Dartboard can't help but notice that classrooms this fall are not only overflowing with students, but also with cell phones. Who are these people who think their call is more important than everyone else in the room? They must have been accepted to Harvard, yet can't figure out how to turn their phones off, even after the first ring during a class. Few things are more obnoxious or distracting in the lecture hall.
"First Nights" covers material from Monteverdi to Stravinsky. But the fact that your phone happens to play one of these tunes for its ring is absolutely no excuse. Professor Kelly's lectures may fulfill your Lit-Arts B requirement, but the digital polyphony of multiple ringing nuisances will not. And if your phone rings "Twinkle, Twinkle Little Star," it isn't any better.
Dartboard also wonders what kind of urgent calls these students are getting at 10 in the morning. Are McKinsey recruiters ringing the star Ec concentrators with offers of multi-million dollar contracts? Are the Gov jocks waiting for a personal appeal from Gore or Bush? Is there an illicit network of drug deals going down on campus? Get a grip: we're all students, and we should show a little more respect for our esteemed professors and our classmates.
It's one thing if you live in the Quad and never make it home. But it still doesn't explain why you can't remember to turn the phone off--even if your significant other needs his or her regular check-ins. And for those TFs who've let their phones ring in section, it doesn't make you seem cool or important, just incompetent. So please: save our sanity and your Geiger counts--cancer's no fun. Just switch off before you enter our hallowed halls of learning. And it wouldn't hurt to do the same in dining halls, too.
—Michael L. Shenkman
The Fall of Man: An Ode
O Stoughton! Thy once-fair, unsullied name
Hallowed with time and Revolution fame
is now whispered but soft, in tones of shame;
No longer is thy roof with glory crown'd,
O Stoughton! For thy ceiling has come down.

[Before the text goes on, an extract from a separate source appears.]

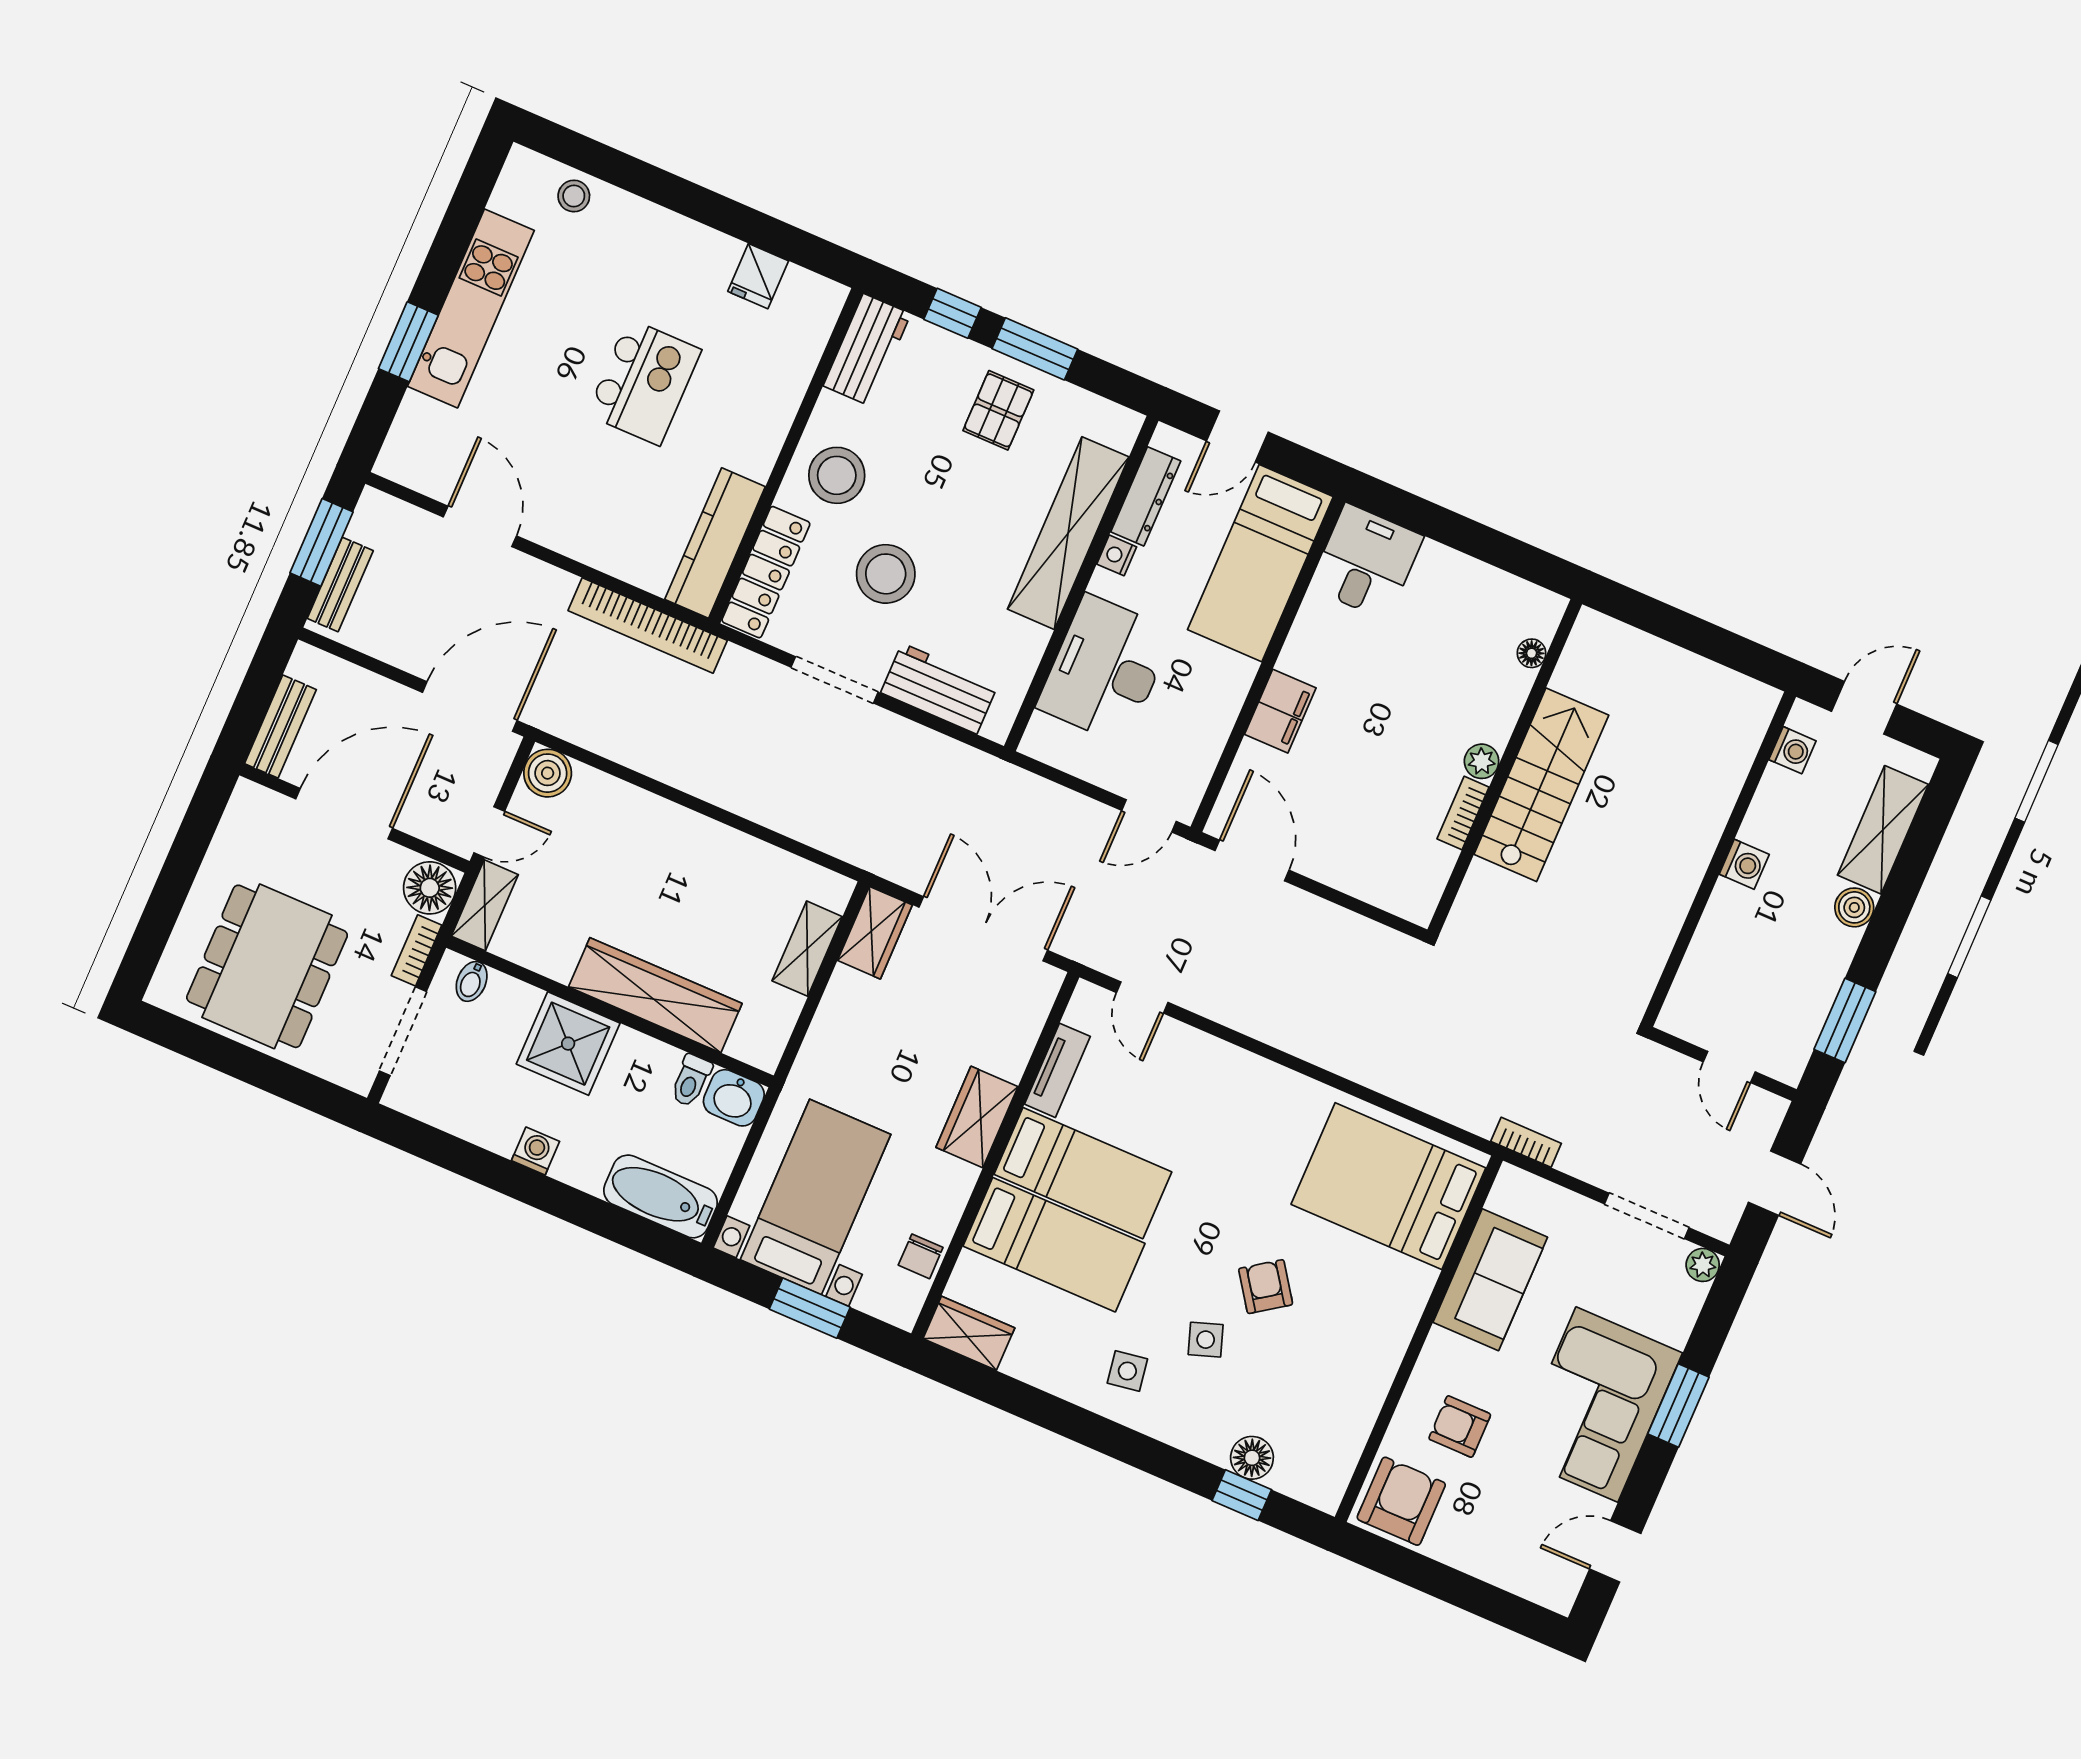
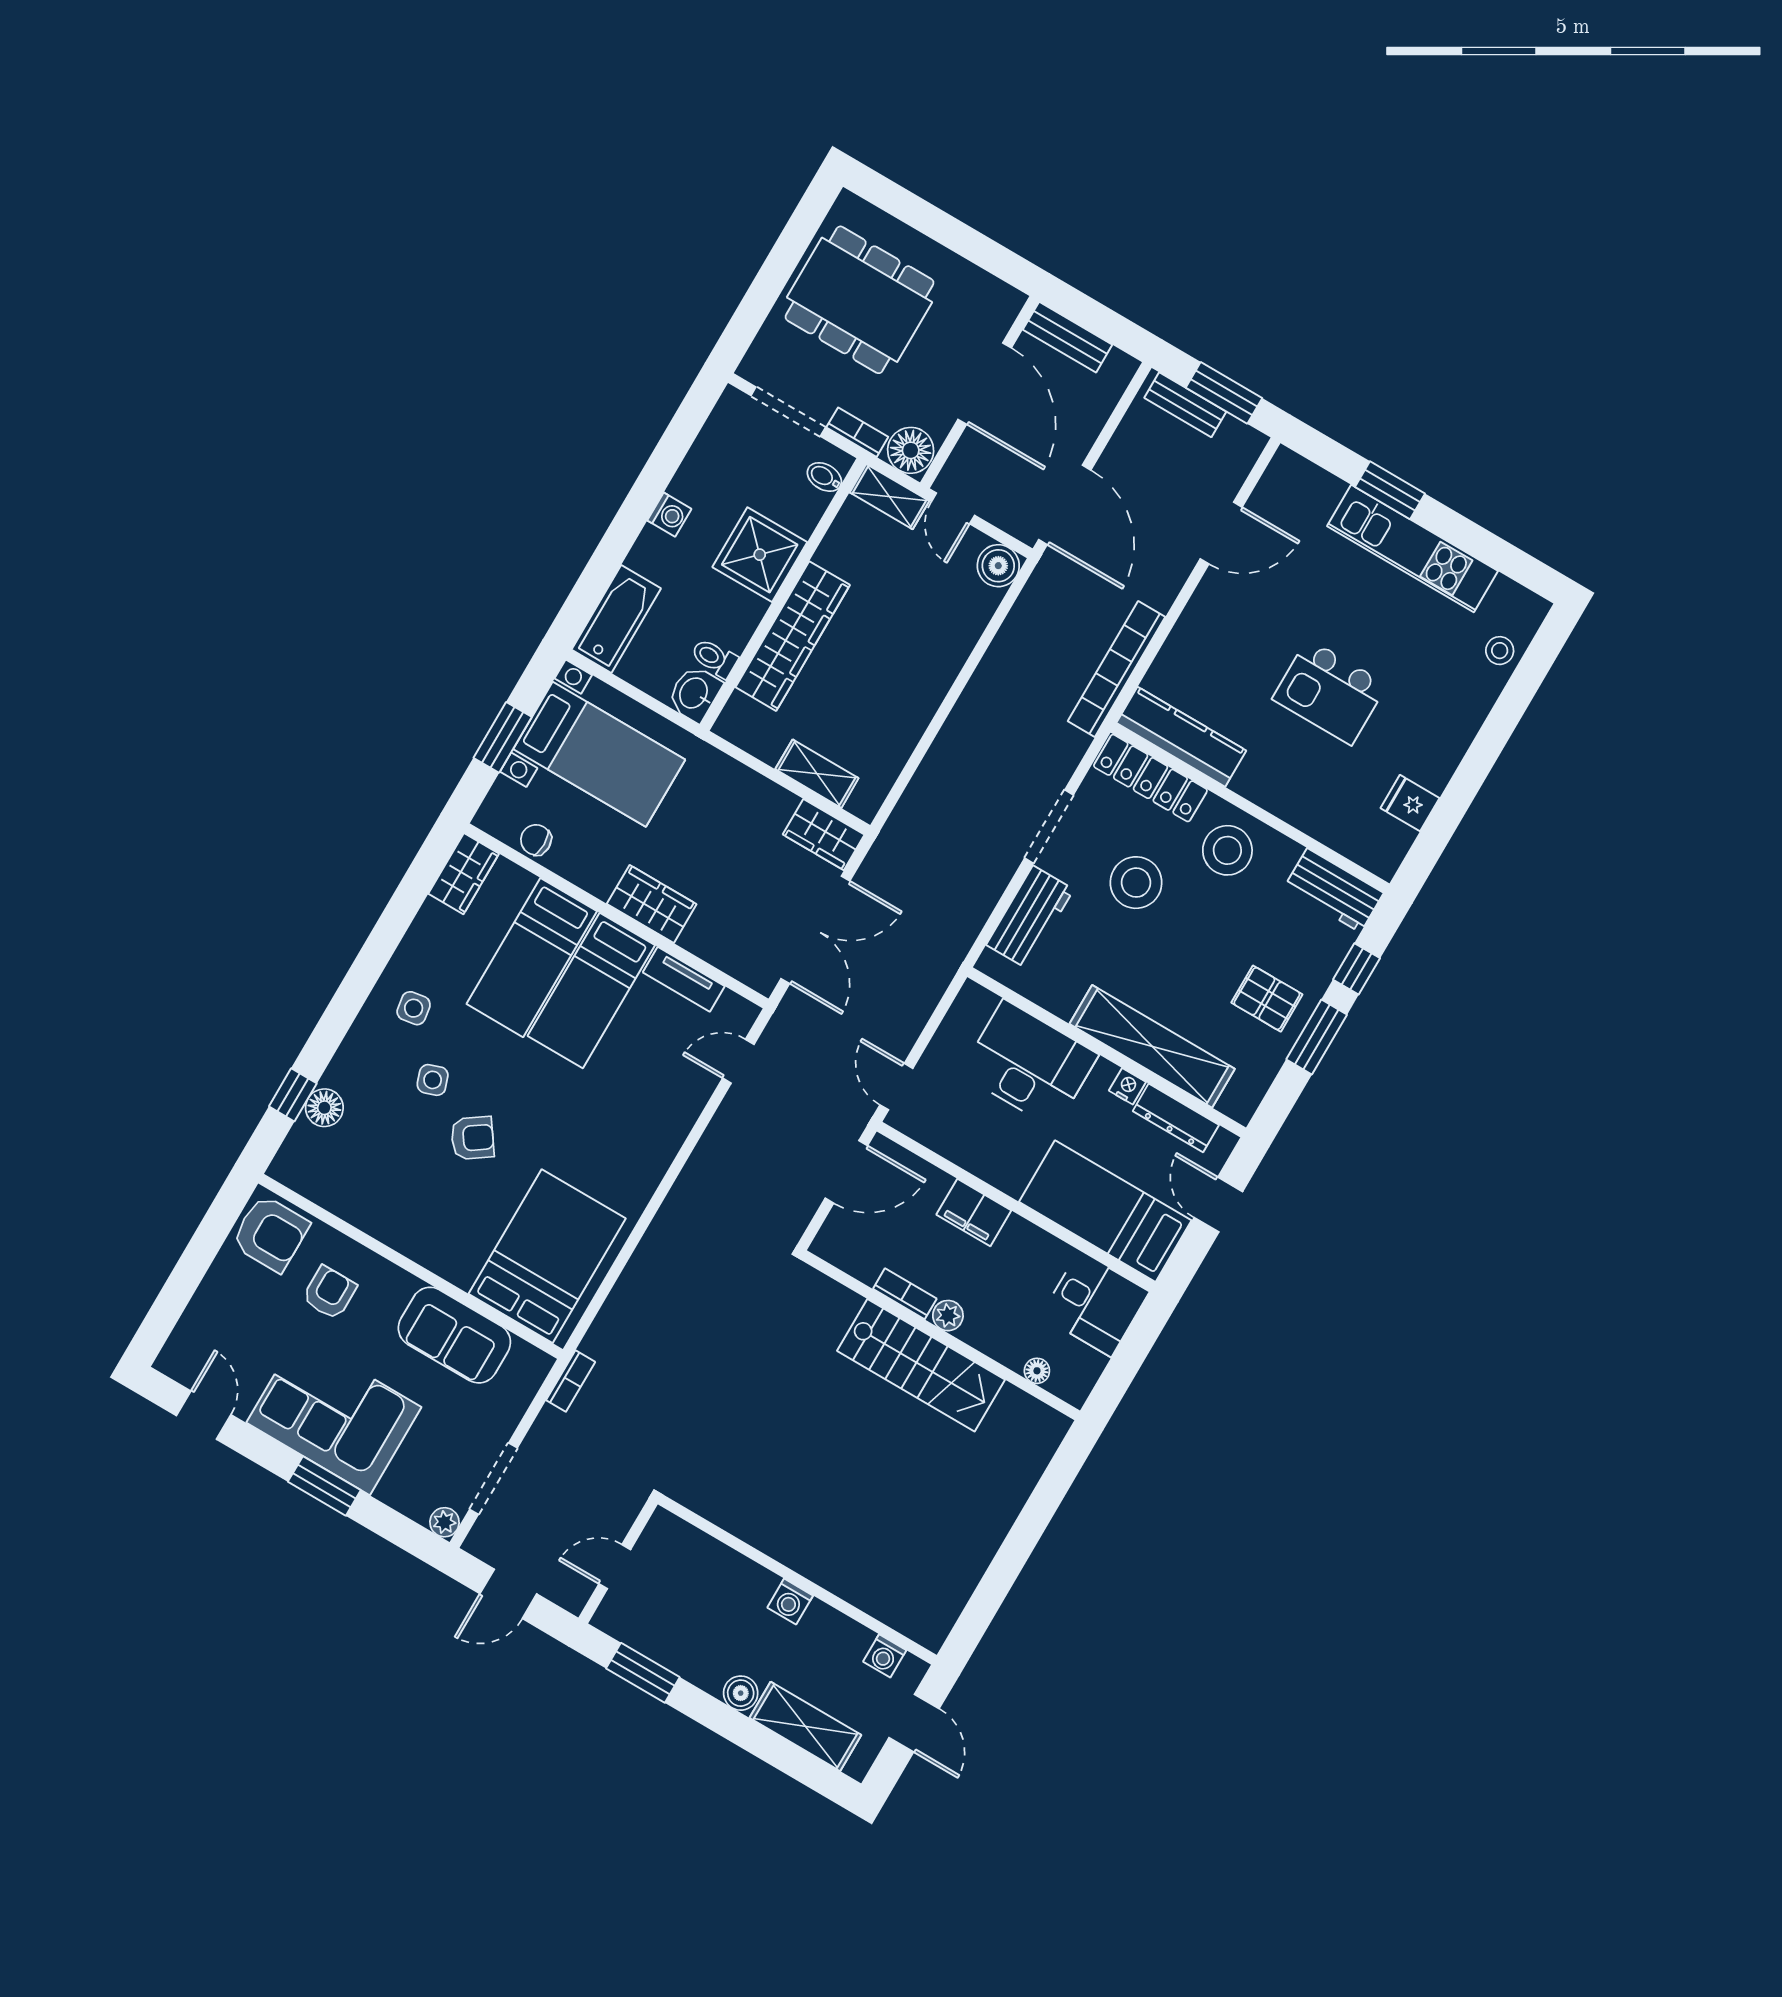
floor lamp: (1532, 653) -> (1037, 1371), moved
plant: (1482, 761) -> (948, 1316), moved
wall: (1505, 767) -> (941, 1335), moved
stairs: (1541, 785) -> (921, 1365), moved
bookcase: (1463, 813) -> (905, 1294), moved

Those upon whom the plaster chunks and boards
Collapsed, had not feared anything untowards;
Yet ne'er could Damocles with all his swords
Imagine waiting perched above his head
The peril with which thou art ceilingèd.
Those students from your womb untimely ripp'd
To Loker's cold and empty hearths were shipped
And now sleep where sweet Starbucks should be sipp'd;
O, where the merry Fly-By line should be
Behold the piteous cries of refugees!
Ye jesters who would scoff at Stoughton's fate
Or Hollis-ites forced to evacuate—
Ye who would laugh at such a grievous state,
Though now in Grays or Thayer thou feelst free,
Know that the Mem Church bell hath tolled for thee!
Shall Weld be next? Or Hurlbut, or the MAC?
Shall we awake one morn to cry, "Alack,"
"Thirteen more first-years have been Pennypack'd!"
Thou Architect whose Temples stand upright,
Preserve us from this terror in the night!
O Stoughton! Thy new and frightened first-years weep
That e'er in the vastness of thy keep
They were assigned by FDO to sleep!
Take heart, thou first-years, for although thy room
Is empty, thy proud tow'rs wreathed in gloom;
Thy college life is not controlled by fate!
Thy First Nights do not thy career create!
Thou shall achieve in time a happier state!
Honor thy hall with honest heart and hand,
And Stoughton's true ceilings shall forever stand.